BEGIN

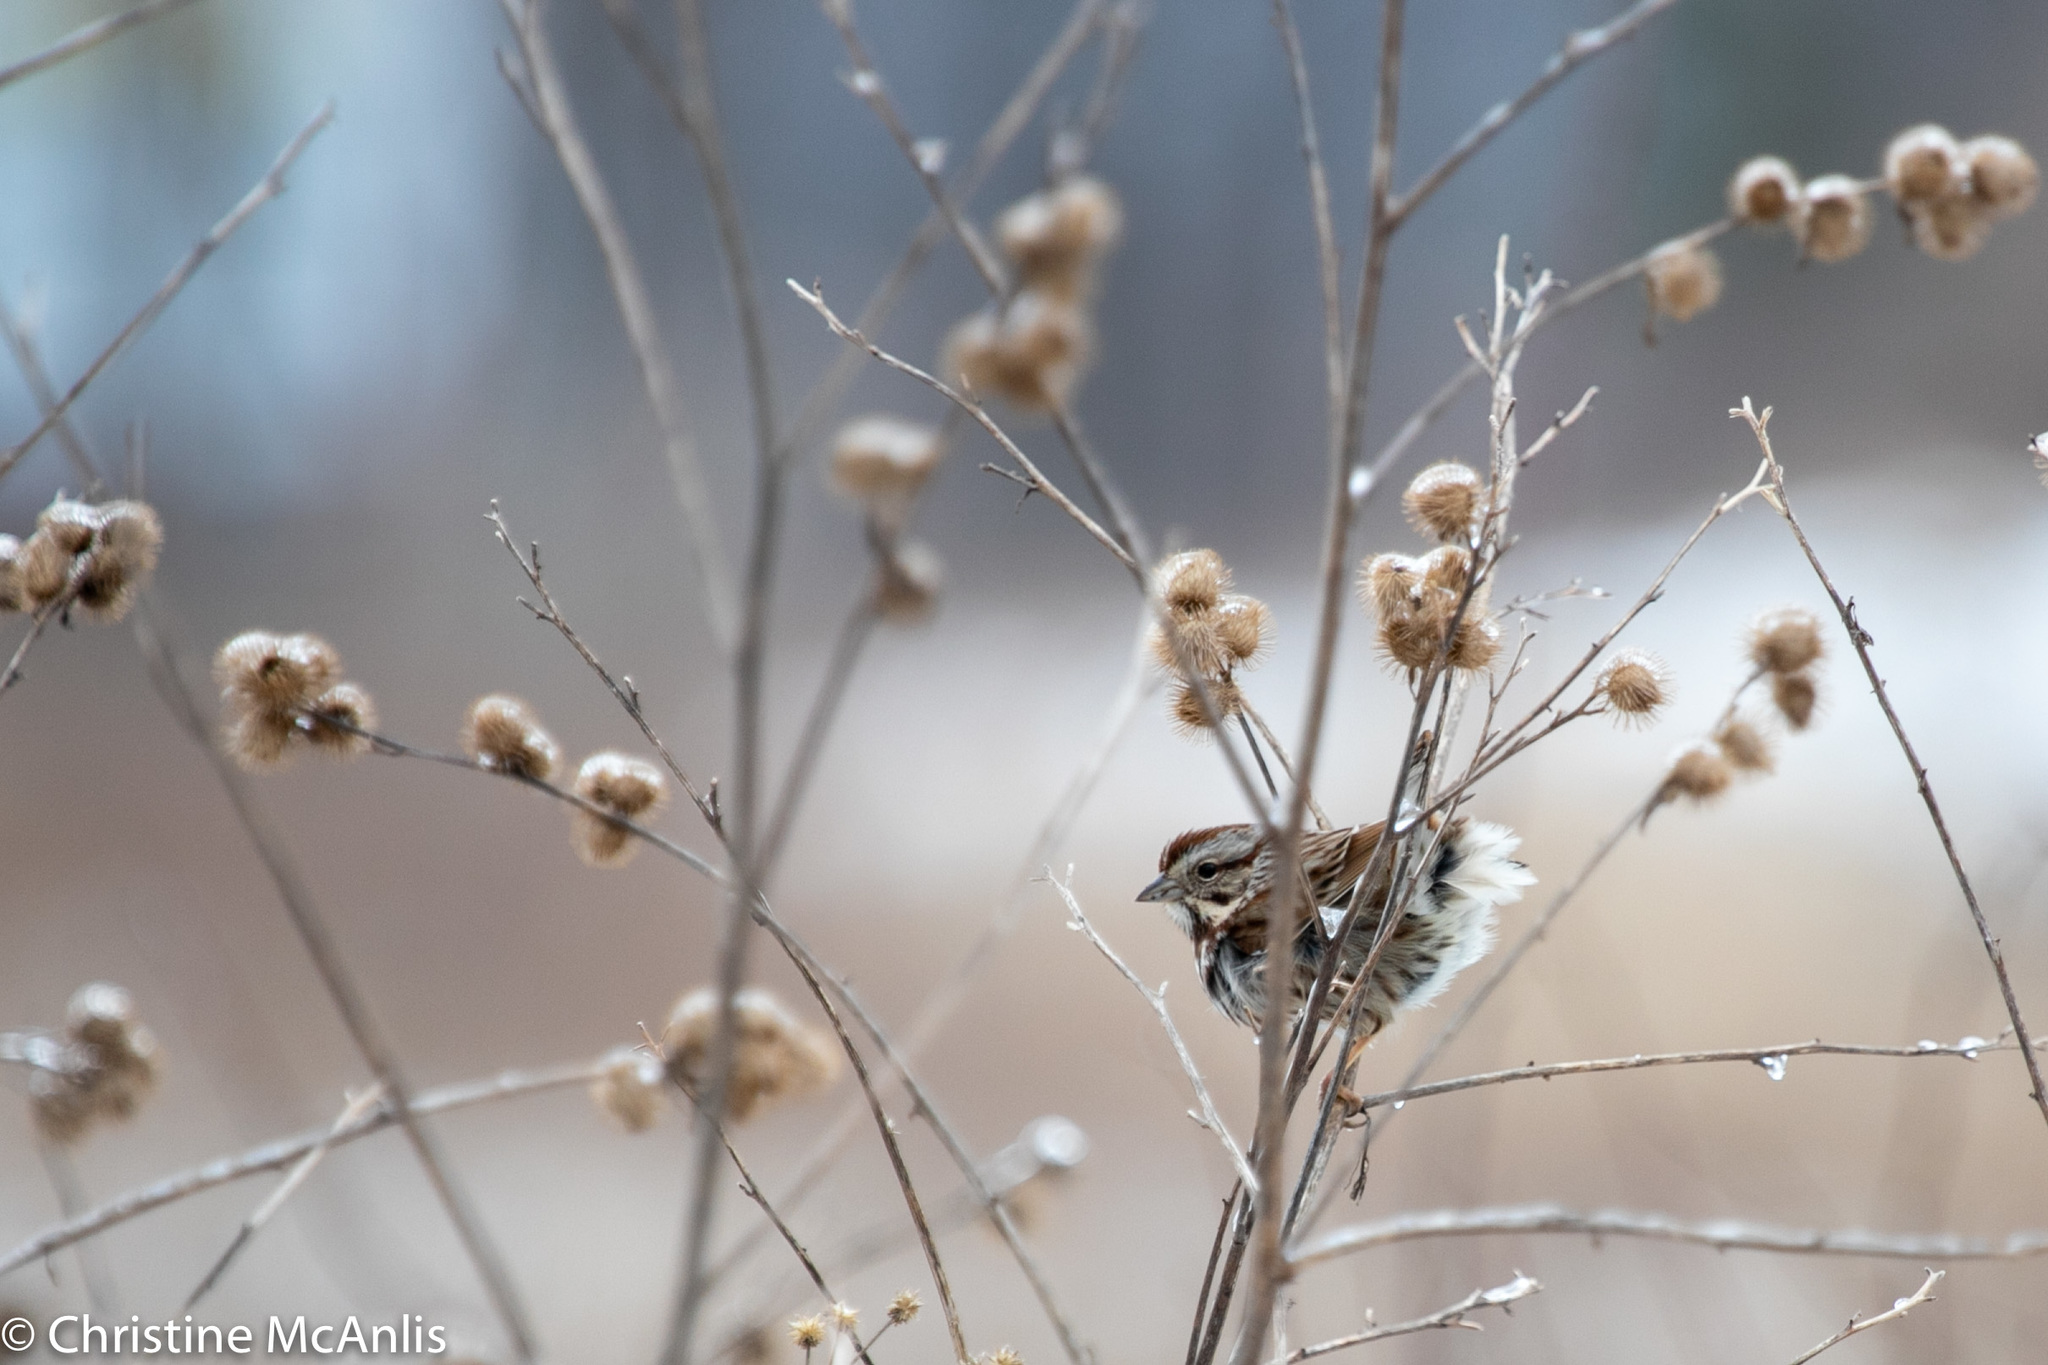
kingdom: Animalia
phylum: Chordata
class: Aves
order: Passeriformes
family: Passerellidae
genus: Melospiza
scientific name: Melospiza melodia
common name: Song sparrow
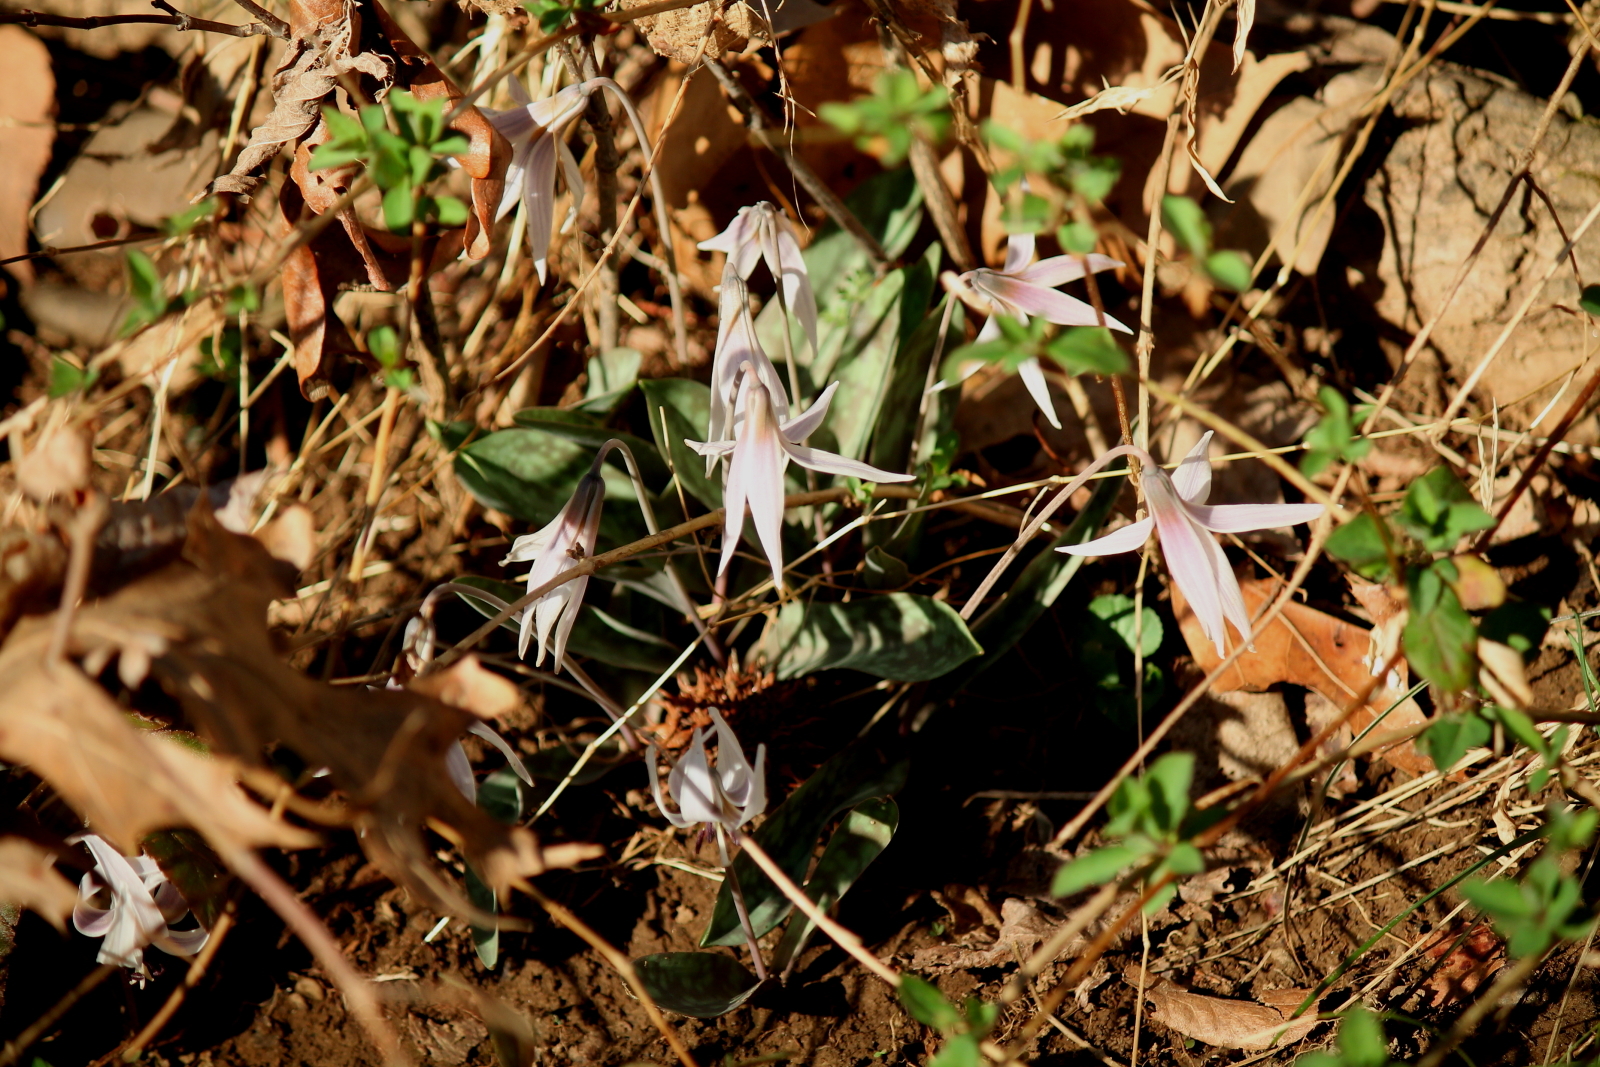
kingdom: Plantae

END

**DO THIS**
Repeat every line of text from all the rows above, word for word, and leave the pictures out.

**SOLUTION FOR THIS TASK**
kingdom: Animalia
phylum: Chordata
class: Aves
order: Passeriformes
family: Passerellidae
genus: Melospiza
scientific name: Melospiza melodia
common name: Song sparrow
kingdom: Plantae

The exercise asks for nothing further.